In reaction to Parand, saying "common practice seems to be using something like SHA1 and split up the bits to form multiple hashes", while that may be true in the sense that it's common practice (PyBloom also uses it), it still doesn't mean it's the right thing to do ;-)

For a Bloom filter, the only requirement a hash function has is that its output space must be uniformly distributed given the expected input. While a cryptographic hash certainly fulfils this requirement, it's also a little bit like shooting a fly with a bazooka.

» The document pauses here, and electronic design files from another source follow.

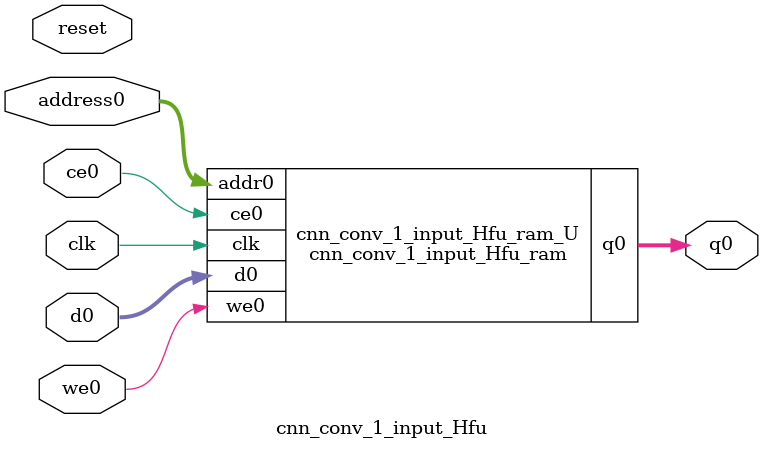
<source format=v>
`timescale 1 ns / 1 ps
module cnn_conv_1_input_Hfu_ram (addr0, ce0, d0, we0, q0,  clk);

parameter DWIDTH = 14;
parameter AWIDTH = 7;
parameter MEM_SIZE = 90;

input[AWIDTH-1:0] addr0;
input ce0;
input[DWIDTH-1:0] d0;
input we0;
output reg[DWIDTH-1:0] q0;
input clk;

(* ram_style = "block" *)reg [DWIDTH-1:0] ram[0:MEM_SIZE-1];




always @(posedge clk)  
begin 
    if (ce0) 
    begin
        if (we0) 
        begin 
            ram[addr0] <= d0; 
        end 
        q0 <= ram[addr0];
    end
end


endmodule

`timescale 1 ns / 1 ps
module cnn_conv_1_input_Hfu(
    reset,
    clk,
    address0,
    ce0,
    we0,
    d0,
    q0);

parameter DataWidth = 32'd14;
parameter AddressRange = 32'd90;
parameter AddressWidth = 32'd7;
input reset;
input clk;
input[AddressWidth - 1:0] address0;
input ce0;
input we0;
input[DataWidth - 1:0] d0;
output[DataWidth - 1:0] q0;



cnn_conv_1_input_Hfu_ram cnn_conv_1_input_Hfu_ram_U(
    .clk( clk ),
    .addr0( address0 ),
    .ce0( ce0 ),
    .we0( we0 ),
    .d0( d0 ),
    .q0( q0 ));

endmodule


</source>
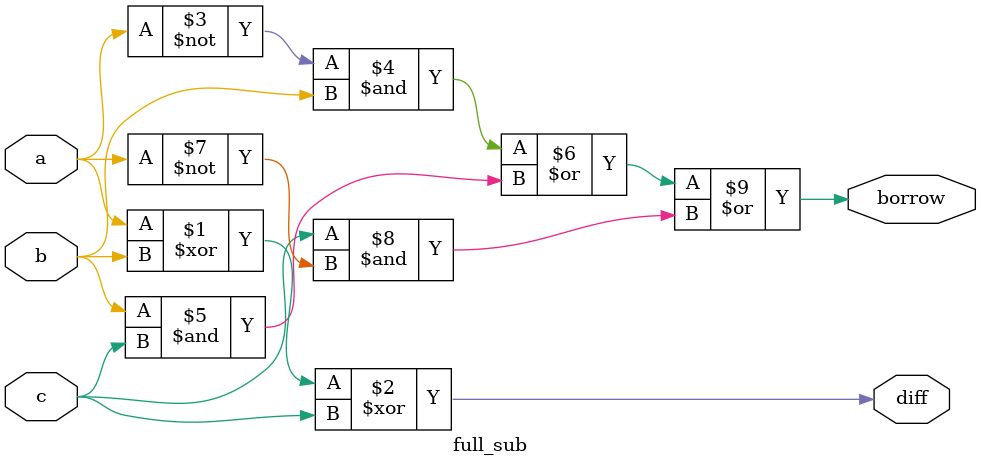
<source format=v>
module full_sub (
input a,b,c,
output diff, borrow );

assign diff = (a ^ b ^c);
assign borrow = (((~a)&b ) | (b&c) | ( c & (~a)));

endmodule


</source>
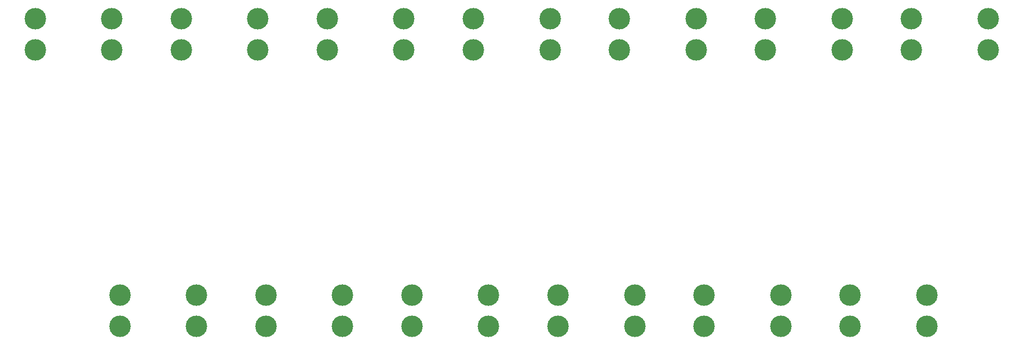
<source format=gtl>
G04 Layer: TopLayer*
G04 EasyEDA v6.5.22, 2024-08-28 16:03:03*
G04 922126ed66404cc7a2e17ea7cb8ccf87,fc1e3732016e4acc899c86b879ae2791,10*
G04 Gerber Generator version 0.2*
G04 Scale: 100 percent, Rotated: No, Reflected: No *
G04 Dimensions in millimeters *
G04 leading zeros omitted , absolute positions ,4 integer and 5 decimal *
%FSLAX45Y45*%
%MOMM*%

%ADD10C,3.5000*%

%LPD*%
D10*
G01*
X4425035Y5145963D03*
G01*
X3174847Y5145963D03*
G01*
X4425035Y5653963D03*
G01*
X3174847Y5653963D03*
G01*
X2045055Y5145963D03*
G01*
X794867Y5145963D03*
G01*
X2045055Y5653963D03*
G01*
X794867Y5653963D03*
G01*
X15325191Y646099D03*
G01*
X14075003Y646099D03*
G01*
X15325191Y1154099D03*
G01*
X14075003Y1154099D03*
G01*
X12944957Y646099D03*
G01*
X11694769Y646099D03*
G01*
X12944957Y1154099D03*
G01*
X11694769Y1154099D03*
G01*
X10564977Y646099D03*
G01*
X9314789Y646099D03*
G01*
X10564977Y1154099D03*
G01*
X9314789Y1154099D03*
G01*
X8184997Y646099D03*
G01*
X6934809Y646099D03*
G01*
X8184997Y1154099D03*
G01*
X6934809Y1154099D03*
G01*
X5805017Y646099D03*
G01*
X4554829Y646099D03*
G01*
X5805017Y1154099D03*
G01*
X4554829Y1154099D03*
G01*
X3425037Y646099D03*
G01*
X2174849Y646099D03*
G01*
X3425037Y1154099D03*
G01*
X2174849Y1154099D03*
G01*
X15075001Y5653963D03*
G01*
X16325189Y5653963D03*
G01*
X15075001Y5145963D03*
G01*
X16325189Y5145963D03*
G01*
X12694767Y5653963D03*
G01*
X13944955Y5653963D03*
G01*
X12694767Y5145963D03*
G01*
X13944955Y5145963D03*
G01*
X10314787Y5653963D03*
G01*
X11564975Y5653963D03*
G01*
X10314787Y5145963D03*
G01*
X11564975Y5145963D03*
G01*
X5554827Y5653963D03*
G01*
X6805015Y5653963D03*
G01*
X5554827Y5145963D03*
G01*
X6805015Y5145963D03*
G01*
X7934807Y5653963D03*
G01*
X9184995Y5653963D03*
G01*
X7934807Y5145963D03*
G01*
X9184995Y5145963D03*
M02*

</source>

Instead try the FNV Hash which uses just one XOR and one multiplication per input byte, which I estimate is a few hundred times faster than SHA1 :)

The FNV hash is not cryptographically secure, but you don't need it to be. It has slightly imperfect avalanche behaviour, but you're not using it for integrity checking either.

About uniformity, note that the second link only did a Chi-square test for the 32-bit FNV hash. It's better to use more bits and the FNV-1 variant, which swaps the XOR and the MUL steps for better bit-dispersion. For a Bloom Filter, there's a few more catches, such as mapping the output uniformly to the index range of the bit-array. If possible, I'd say round up the size of the bit-array to the nearest power of 2 and adjust k accordingly. That way you get better accuracy and you can use simple XOR-folding to map the range.

Additionally, here's a reference explaining why you don't want SHA1 (or any cryptographic hash) when you need a general purpose hash.

Eventually I found pybloomfiltermap. I haven't used it, but it looks like it'd fit the bill.